# 00-pop-cd-cuidado-data

This notebook creates the table "cdcuidadoras_popageb_2020_hex" on schema 'prox_analysis'. The new table differs from 'cd_cuidadoras_hexres8' because this notebook:
- Adds 'pob_0a2','pob_3a5' and 'pob_0a5'data from 'censo'>'hex_bins_pop_2020' (by AGEB)
- Removes _8 from hex_id name
- Adds "res" column for resolution

In [1]:
import os
import sys

import pandas as pd
import geopandas as gpd
import osmnx as ox
import numpy as np

from shapely import wkt

import matplotlib.pyplot as plt
import seaborn as sns

from pandas.api.types import CategoricalDtype

import warnings
warnings.simplefilter(action='ignore', category=FutureWarning)

module_path = os.path.abspath(os.path.join('../../../'))
if module_path not in sys.path:
    sys.path.append(module_path)
    import aup



## Part 1: Create new gdf in db that contains pop data by city.

In [2]:
def main(city, cvegeo_list, save = True):
    
    print(f'STARTING ANALYSIS FOR {city}.')
    print(f'{city} con {len(cvegeo_list)} cvegeos:')
    print(cvegeo_list)
    
    #--------------- DOWNLOAD DATA ---------------
    # Download prox data for city
    schema = 'prox_analysis'
    table = 'time_15_min_analysis_hexres8'
    query = f"SELECT * FROM {schema}.{table}  WHERE \"city\" LIKE \'{city}\'"
    prox_city = aup.gdf_from_query(query, geometry_col='geometry')
    
    pob_tot = prox_city.pobtot.sum()
    
    print(f'Downloaded prox_city data with a total of {pob_tot} persons.')
    
    # Download hex_pop for city
    schema = 'censo'
    table = 'hex_bins_pop_2020'

    hex_pop = gpd.GeoDataFrame()
    i = 1
    for cvegeo in cvegeo_list:
        print(f'Downloading pop data for CVEGEO {cvegeo}, {i} of {len(cvegeo_list)}.')
        
        query = f"SELECT * FROM {schema}.{table} WHERE \"CVEGEO\" LIKE \'{cvegeo}%%\'"
        hex_tmp = aup.gdf_from_query(query, geometry_col='geometry')
        hex_pop = pd.concat([hex_pop, hex_tmp],
        ignore_index = True, axis = 0)
        i = i + 1
        
        
    pob_tot = hex_pop.pobtot.sum()
    
    print(f'Downloaded hex_pop data for all cvegeos, with a total of {pob_tot} persons.')
    
    # Save disk space
    del hex_tmp
    
    #--------------- PROCESS DATA ---------------
    # Filter for data of interest
    hex_pop_f = hex_pop[['hex_id_8','p_0a2','p_3a5']]
    
    # Save disk space
    del hex_pop
    
    hex_pop_f.rename(columns={'p_0a2':'pob_0a2','p_3a5':'pob_3a5'},inplace=True)

    # Calculate age groups
    hex_pop_f['pob_0a5'] = hex_pop_f['pob_0a2'] + hex_pop_f['pob_3a5']
    
    print(f'Calculated age groups, merging data.')

    # Merge data
    hex_prox_city_pop = pd.merge(prox_city,hex_pop_f, on='hex_id_8')
    
    print(f'Merged data.
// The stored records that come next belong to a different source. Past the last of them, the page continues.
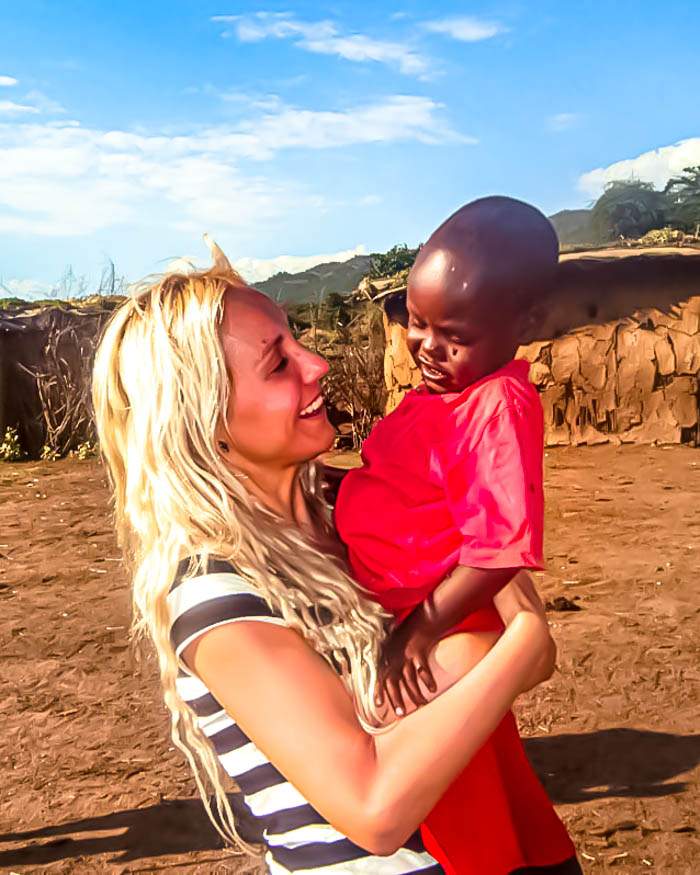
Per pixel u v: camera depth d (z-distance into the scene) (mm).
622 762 5281
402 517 1862
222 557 1648
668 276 17078
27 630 7902
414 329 1974
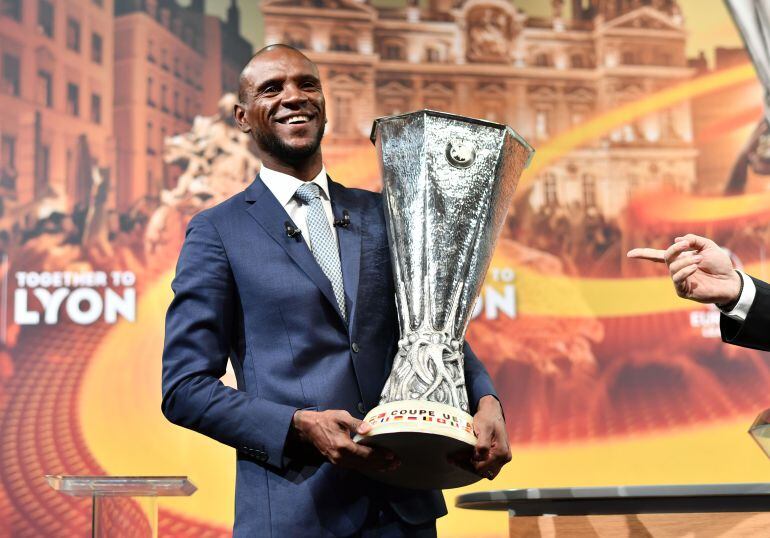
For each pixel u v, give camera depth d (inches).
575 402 171.2
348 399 58.2
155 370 165.2
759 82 187.8
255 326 59.8
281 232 61.9
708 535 51.4
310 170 65.5
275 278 60.1
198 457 162.6
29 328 162.7
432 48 184.4
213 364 58.5
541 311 174.7
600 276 177.8
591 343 174.2
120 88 173.5
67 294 165.0
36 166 168.1
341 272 61.9
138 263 168.2
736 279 57.1
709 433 171.8
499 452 52.9
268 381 58.2
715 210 183.2
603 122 185.0
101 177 170.2
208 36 178.1
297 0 181.8
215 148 175.0
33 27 171.8
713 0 190.5
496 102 184.2
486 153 57.9
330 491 56.5
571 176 182.4
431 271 56.0
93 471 159.6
Final formatting')
    
    # Save disk space
    del prox_city
    del hex_pop_f

    # Add res data and remove res from hexid
    hex_prox_city_pop['res'] = 8
    hex_prox_city_pop.rename(columns={'hex_id_8':'hex_id'},inplace=True)

    # Reorder columns
    reordered_list = ['hex_id', 'res','geometry',
                      'max_escuelas',
                      'max_preescolar',
                      'max_primaria',
                      'max_secundaria',
                      'max_servicios comunitarios',
                      'max_salud',
                      'max_guarderías',
                      'max_asistencia social',
                      'max_comercio',
                      'max_alimentos',
                      'max_personal',
                      'max_farmacias',
                      'max_hogar',
                      'max_complementarios',
                      'max_entretenimiento',
                      'max_social',
                      'max_actividad física',
                      'max_cultural',
                      'max_idx_15_min',
                      'pobtot',
                      'pobfem',
                      'pobmas',
                      'pob_0a2',
                      'pob_3a5',
                      'pob_0a5',
                      'pob_0a14',
                      'pob_15a24',
                      'pob_25a59',
                      'p_60ymas',
                      'dens_pobha',
                      'city']

    hex_prox_city_pop = hex_prox_city_pop[reordered_list]
    
    print(f'Finished processing {city}.')
    
    #--------------- UPLOAD DATA ---------------
    if save:
        aup.gdf_to_db_slow(hex_prox_city_pop, "proximityanalysis_20_ageb_hex8", 'prox_analysis', if_exists='append')
        print(f'Uploaded {city} data to db')
    print('--'*20)

In [11]:
# FIRST RUN TRIAL
city = 'Aguascalientes'

#Load mun data
mun_schema = 'metropolis'
mun_table = 'metro_gdf'
query = f"SELECT * FROM {mun_schema}.{mun_table} WHERE \"city\" LIKE \'{city}\'"
mun_gdf = aup.gdf_from_query(query, geometry_col='geometry')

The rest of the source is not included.